▶ **YOUR INSTRUCTIONS**
In your copy, leave out the pictures and repeat every record exactly.

#####

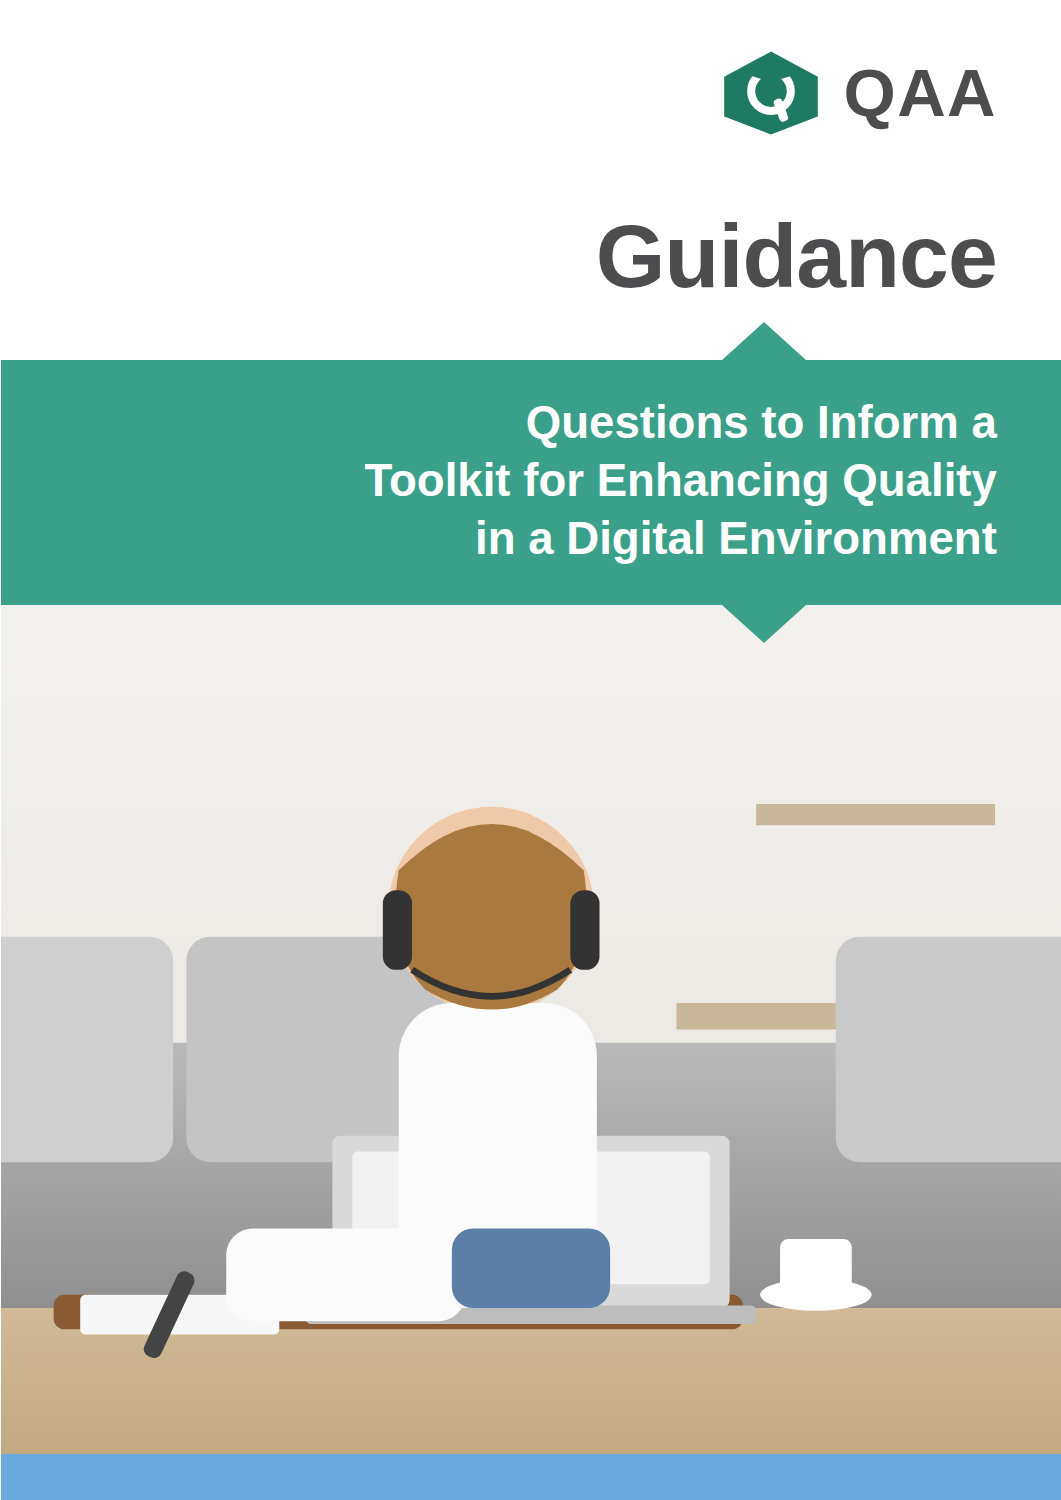QAA
Guidance
Questions to Inform a
Toolkit for Enhancing Quality
in a Digital Environment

#####

▶ **YOUR SOLUTION**
QAA
Guidance
Questions to Inform a
Toolkit for Enhancing Quality
in a Digital Environment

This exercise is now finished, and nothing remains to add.